Trinity Metro's board has signed off on three major contracts that shove a $43.5 million double-track upgrade for the Trinity Railway Express closer to shovels in the ground, with officials promising fewer delays and tighter schedules once the work wraps. The package covers heavy site work, track and signal construction, and construction oversight tied to roughly 2.4 miles of new second track in northeast Tarrant County, which agency leaders frame as a crucial piece of a broader push to expand double-tracking between Fort Worth and Dallas.

As reported by Fort Worth Report, the board on Monday approved a roughly $25.1 million contract to Reyes TX Inc. for site preparation and construction, an $11.8 million contract modification for Herzog Transit Services Inc. for track and signal work, and a $1.8 million award to GFT Infrastructure Inc. for construction oversight. According to the outlet, the Reyes agreement includes a roughly 10 percent contingency, about $2.2 million, and the GFT award carries a contingency of roughly $167,633. Trinity Metro says those awards, combined with earlier work on the program, make up the roughly $43.5 million total cost to add a second track and replace aging structures along the corridor.

What the contracts will build

The new work zeroes in on installing a continuous second track from Handley Ederville Road to Precinct Line Road, a stretch of roughly 2.4 miles, along with rebuilding or replacing bridges and other civil infrastructure as outlined in Trinity Metro's request-for-proposal materials posted on GovTribe. Procurement files lay out detailed specifications for subballast and trackbed preparation, concrete ties, retaining walls and bridge work that meet both passenger and freight operating standards. Those documents also anticipate an 18-month construction window from notice to proceed once the project officially gets underway.

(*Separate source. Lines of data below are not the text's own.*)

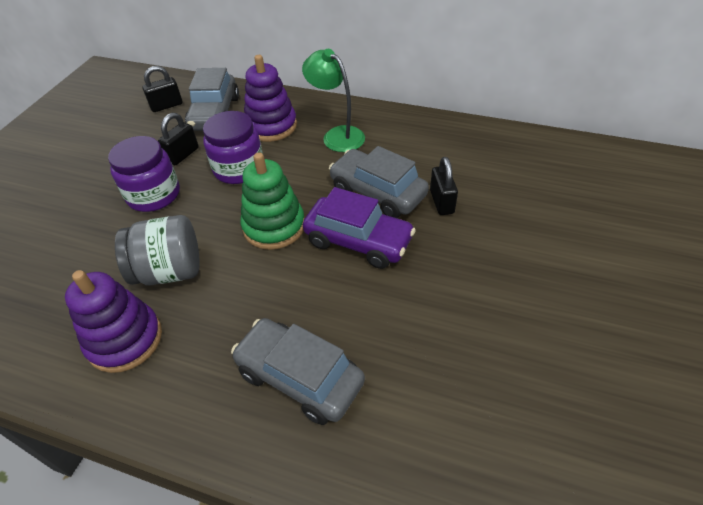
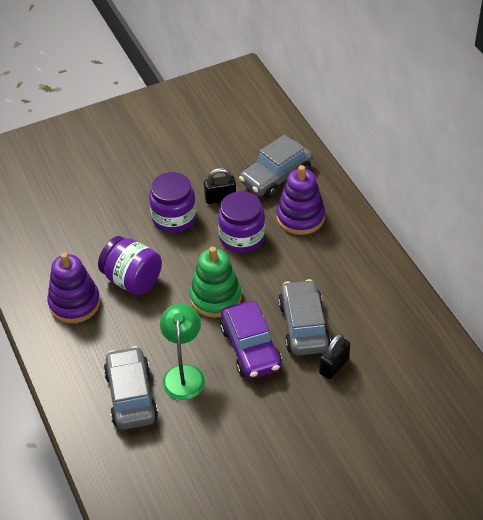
camera: 45 degrees right, 0 degrees up
(166, 106) = (253, 144): black padlock -> none
(169, 271) = (132, 280): grey jar -> purple jar
(337, 135) = (334, 260): green lamp -> green lamp (184, 374)

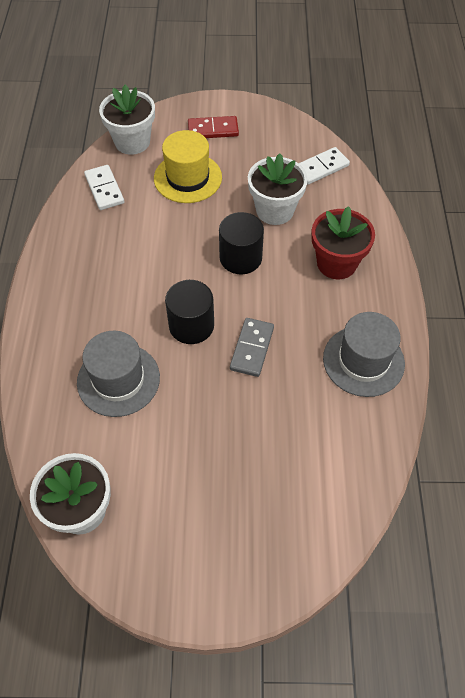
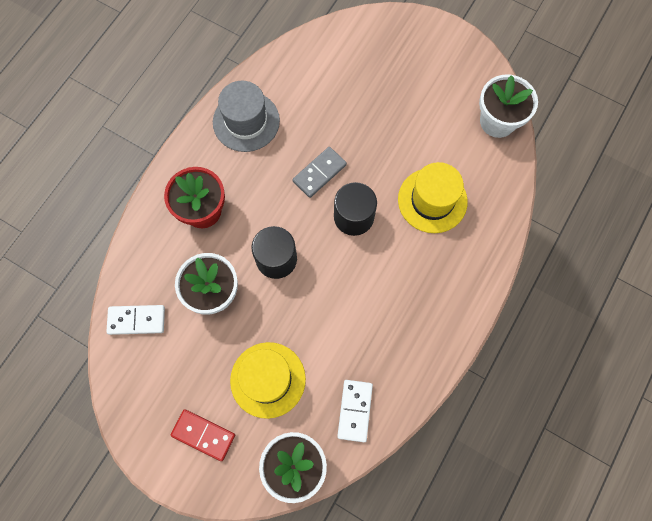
camera: 150 degrees left, 15 degrees up
(118, 380) = (432, 200): grey hat -> yellow hat

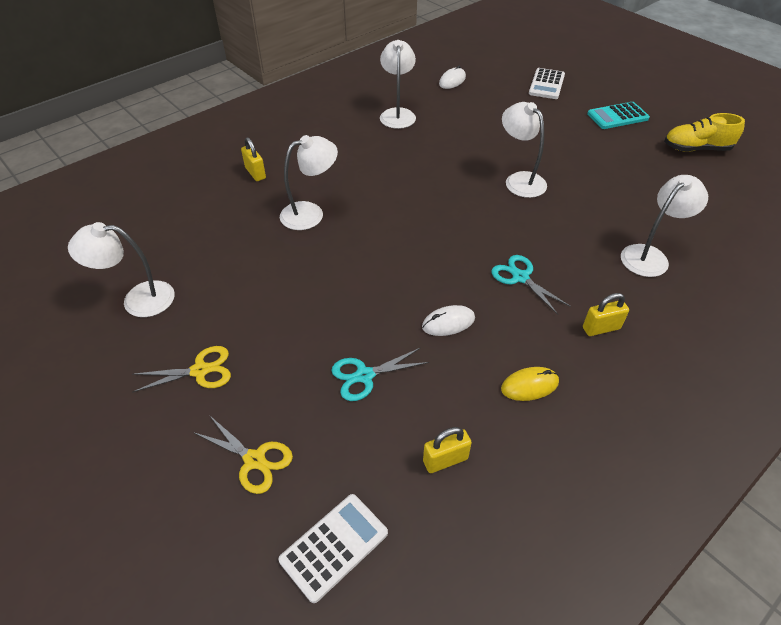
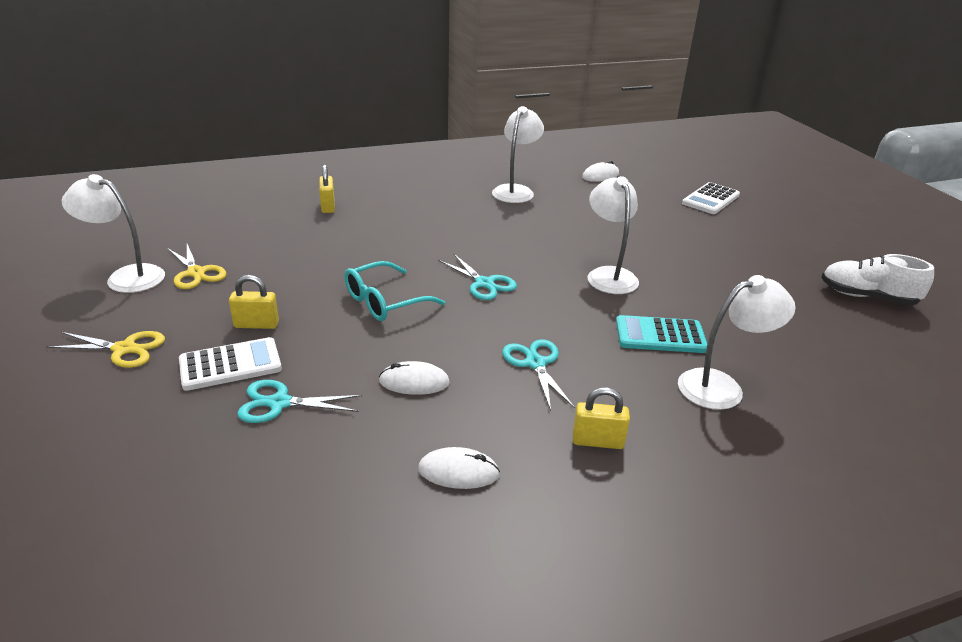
camera: 20 degrees right, 15 degrees down
(255, 460) = (100, 442): yellow scissors -> yellow scissors (196, 273)
(310, 213) = (352, 250): white lamp -> none
(334, 546) = (99, 553): white calculator -> white calculator (230, 365)
(374, 256) = (384, 302): none -> turquoise glasses
(436, 216) = (484, 283): none -> turquoise scissors
(445, 460) = (295, 513): yellow padlock -> yellow padlock (256, 325)
(529, 385) = (458, 472): yellow mouse -> white mouse
(617, 116) = (780, 244): turquoise calculator -> turquoise calculator (660, 335)
(696, 149) = (867, 297): yellow shoe -> white shoe

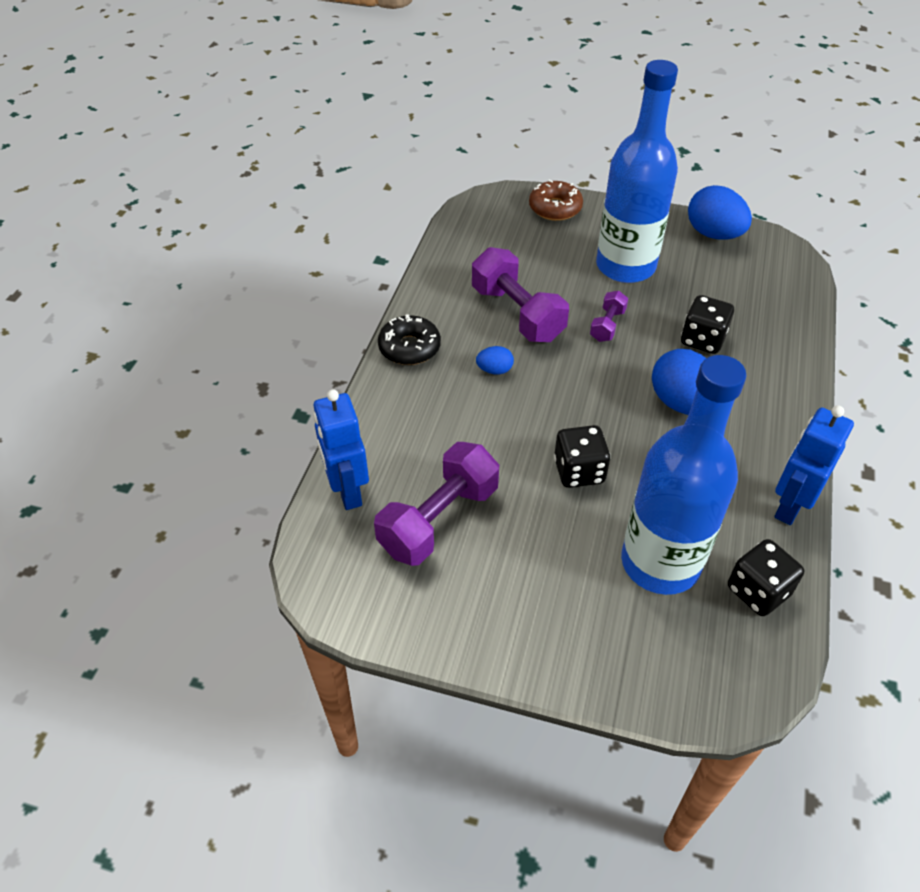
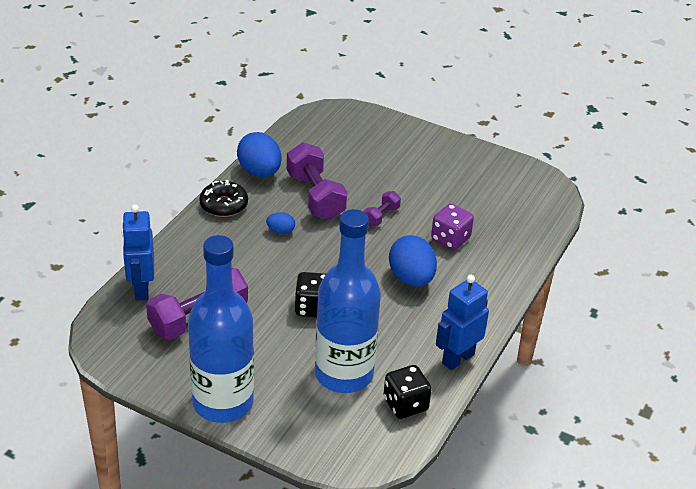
camera: 10 degrees right, 10 degrees down
(555, 208) = (380, 126): brown donut -> none
(625, 266) = (416, 177): blue bottle -> blue bottle (223, 403)
(702, 340) = (450, 239): black dice -> purple dice
(713, 234) = (499, 166): blue egg -> blue egg (259, 172)

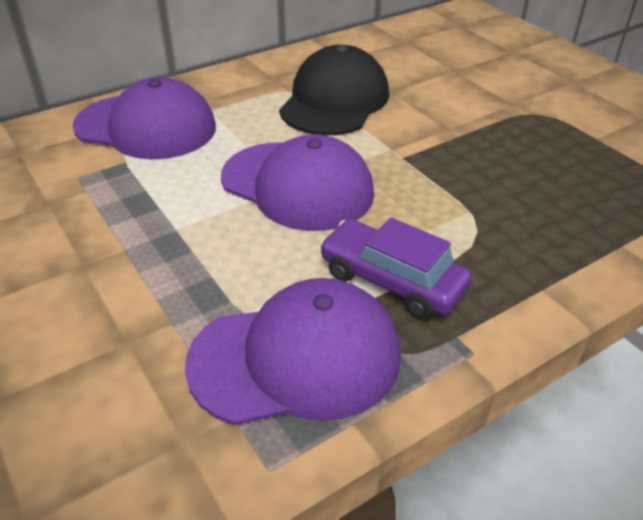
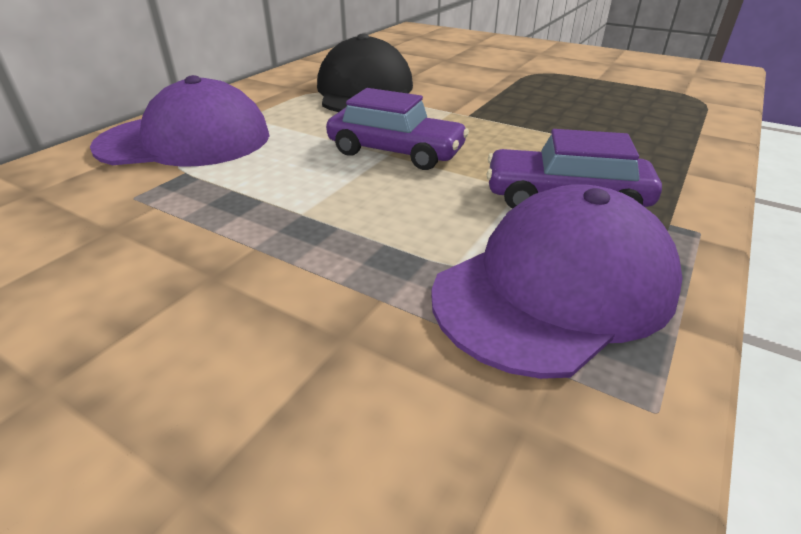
camera: 25 degrees left, 5 degrees down
(297, 186) = (395, 152): purple cap -> purple car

Funding and regional context

This segment is part of the North Texas MOVES program, which landed a $25 million BUILD grant in 2020 to support rail capacity improvements between Fort Worth and Dallas. The U.S. Department of Transportation's BUILD fact sheets describe North Texas MOVES as backing multiple double-track segments and technology upgrades aimed at improving throughput and on-time performance on mixed freight and passenger corridors. Even with the federal money in hand, Trinity Metro and its regional partners still need additional funding and coordination to finish out the other double-tracking projects along the TRE.

What riders will notice

Agency staff says the new second track should cut down on the familiar delays that pop up when trains have to wait on single-track sections for opposing traffic to clear and should make schedules more consistent as ridership continues to grow. As the Fort Worth Report notes, TRE has already carried more than 548,000 riders so far this fiscal year, and Reed Lanham told the outlet the contracts will help provide more reliable service and that staff have "seen (TRE) growth off the charts." Riders are expected to see gradual improvements in on-time performance as the new track and signal work are completed and brought into regular service.

Timeline and next steps

Procurement materials released in late 2025 projected contract execution in early 2026 and an 18-month construction schedule, and the board's March 16 approvals effectively set that plan in motion. Before full construction can begin, Trinity Metro will still have to nail down property agreements, right-of-way access and work windows with freight rail owners and neighboring jurisdictions. The TRE is a joint service of Trinity Metro and Dallas Area Rapid Transit, and both agencies stand to share in the operational benefits, along with the ongoing coordination, as each upgraded segment comes online.